WRITTEN REQUEST A
Switch "developed" to "processed" in the rows from the start of the rows through the line holding "exposure: black level", inclusive. Give back only those lines, with everything else unchanged.

QUOTED PASSAGE
INTERNATIONAL CAPS LOCK DAY (June 28)

Black Caps Lock key close-up with texture, captured for International Caps Lock Day observed on June 28 and October 22.

Most internet arguments would probably be less stressful if nobody had discovered the Caps Lock key.

Instead, humanity invented a button that turns ordinary sentences into what feels like a public announcement from an angry airport employee.

WELCOME TO INTERNATIONAL CAPS LOCK DAY.

Observed on June 28 and October 22, this wonderfully unnecessary holiday celebrates one of the most misunderstood keys on the keyboard. Depending on who you ask, Caps Lock is either a useful tool, a relic from another era, or a digital air horn that should never have survived the invention of email.

Personally, I think it’s all three.

The holiday started as a joke. Which honestly makes it more legitimate than some observances I’ve researched.

When is the Holiday?

INTERNATIONAL CAPS LOCK DAY is observed twice each year, on June 28 and October 22.

Why This Holiday Exists

International Caps Lock Day was created in 2000 by Iowa software developer Derek Arnold.

The original idea was simple: make fun of people who typed entire messages in capital letters online.

At the time, internet forums, chat rooms, and email chains were full of accidental and intentional all-caps messages. Somewhere along the way, the internet collectively agreed that typing in all caps meant shouting.

Nobody voted on this.

No official committee met.

Humanity just looked at giant capital letters and decided, “Yep, that’s yelling.”

Arnold leaned into the absurdity and created a holiday dedicated to the key itself. The joke spread across early internet communities and somehow survived longer than many actual websites from that era.

A second date, June 28, was later added in honor of Billy Mays, the infomercial legend whose speaking style could reasonably be described as verbal Caps Lock.

If you’ve ever heard “BUT WAIT, THERE’S MORE!” you understand immediately.

White keyboard with arrow key and caps lock key

The Part People Actually Remember

The Internet Invented A New Form Of Body Language

Before texting, tone was usually conveyed through actual voices.

RECORDS PROVIDED

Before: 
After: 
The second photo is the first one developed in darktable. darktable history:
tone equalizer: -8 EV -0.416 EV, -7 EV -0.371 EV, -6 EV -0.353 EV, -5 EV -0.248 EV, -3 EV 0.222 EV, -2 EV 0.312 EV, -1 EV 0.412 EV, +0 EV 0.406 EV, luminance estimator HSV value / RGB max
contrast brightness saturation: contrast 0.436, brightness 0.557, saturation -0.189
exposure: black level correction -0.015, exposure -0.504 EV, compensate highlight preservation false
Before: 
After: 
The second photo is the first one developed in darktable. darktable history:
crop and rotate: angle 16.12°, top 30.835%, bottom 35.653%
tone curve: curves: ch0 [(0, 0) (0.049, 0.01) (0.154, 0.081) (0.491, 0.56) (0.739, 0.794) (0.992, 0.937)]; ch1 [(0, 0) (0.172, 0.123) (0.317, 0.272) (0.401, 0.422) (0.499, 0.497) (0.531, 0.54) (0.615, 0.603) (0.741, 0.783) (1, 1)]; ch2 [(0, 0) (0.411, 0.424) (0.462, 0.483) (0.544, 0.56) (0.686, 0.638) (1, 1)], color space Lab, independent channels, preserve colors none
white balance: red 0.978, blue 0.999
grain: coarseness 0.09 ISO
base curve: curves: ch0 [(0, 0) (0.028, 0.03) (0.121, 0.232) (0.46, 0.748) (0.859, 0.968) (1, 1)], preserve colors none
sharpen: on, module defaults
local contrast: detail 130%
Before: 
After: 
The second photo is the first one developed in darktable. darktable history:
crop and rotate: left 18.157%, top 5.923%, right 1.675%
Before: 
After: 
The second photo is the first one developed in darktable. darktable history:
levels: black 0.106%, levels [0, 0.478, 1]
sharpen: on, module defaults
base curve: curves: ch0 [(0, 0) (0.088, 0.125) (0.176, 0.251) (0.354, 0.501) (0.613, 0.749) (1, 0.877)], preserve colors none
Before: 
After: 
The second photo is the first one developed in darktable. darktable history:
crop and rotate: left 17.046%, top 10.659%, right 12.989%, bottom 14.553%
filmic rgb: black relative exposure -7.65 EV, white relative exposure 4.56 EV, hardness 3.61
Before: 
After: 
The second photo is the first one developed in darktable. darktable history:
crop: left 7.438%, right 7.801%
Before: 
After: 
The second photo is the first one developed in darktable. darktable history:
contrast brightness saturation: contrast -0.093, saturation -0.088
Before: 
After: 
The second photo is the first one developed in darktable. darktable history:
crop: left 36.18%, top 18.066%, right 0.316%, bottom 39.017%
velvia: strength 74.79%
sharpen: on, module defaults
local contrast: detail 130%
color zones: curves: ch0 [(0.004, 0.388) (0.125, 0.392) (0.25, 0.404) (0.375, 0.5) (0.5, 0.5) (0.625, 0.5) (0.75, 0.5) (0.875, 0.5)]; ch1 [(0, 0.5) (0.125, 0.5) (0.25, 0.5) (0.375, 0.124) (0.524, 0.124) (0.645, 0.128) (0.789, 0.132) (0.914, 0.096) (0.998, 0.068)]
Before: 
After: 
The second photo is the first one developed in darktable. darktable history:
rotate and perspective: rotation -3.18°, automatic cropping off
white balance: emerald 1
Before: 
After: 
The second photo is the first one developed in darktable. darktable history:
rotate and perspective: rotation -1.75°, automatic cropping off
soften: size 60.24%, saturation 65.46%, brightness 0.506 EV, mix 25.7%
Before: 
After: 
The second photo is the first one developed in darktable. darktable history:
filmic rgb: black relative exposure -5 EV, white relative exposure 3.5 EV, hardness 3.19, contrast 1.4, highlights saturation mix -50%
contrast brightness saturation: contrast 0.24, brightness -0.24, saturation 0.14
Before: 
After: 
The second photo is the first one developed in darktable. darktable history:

WRITTEN REQUEST B
Who created International Caps Lock Day, and in what year, according to the Caps Lock Day article?

ANSWER A
Before: 
After: 
The second photo is the first one processed in darktable. darktable history:
tone equalizer: -8 EV -0.416 EV, -7 EV -0.371 EV, -6 EV -0.353 EV, -5 EV -0.248 EV, -3 EV 0.222 EV, -2 EV 0.312 EV, -1 EV 0.412 EV, +0 EV 0.406 EV, luminance estimator HSV value / RGB max
contrast brightness saturation: contrast 0.436, brightness 0.557, saturation -0.189
exposure: black level correction -0.015, exposure -0.504 EV, compensate highlight preservation false

ANSWER B
Iowa software developer Derek Arnold created it in 2000.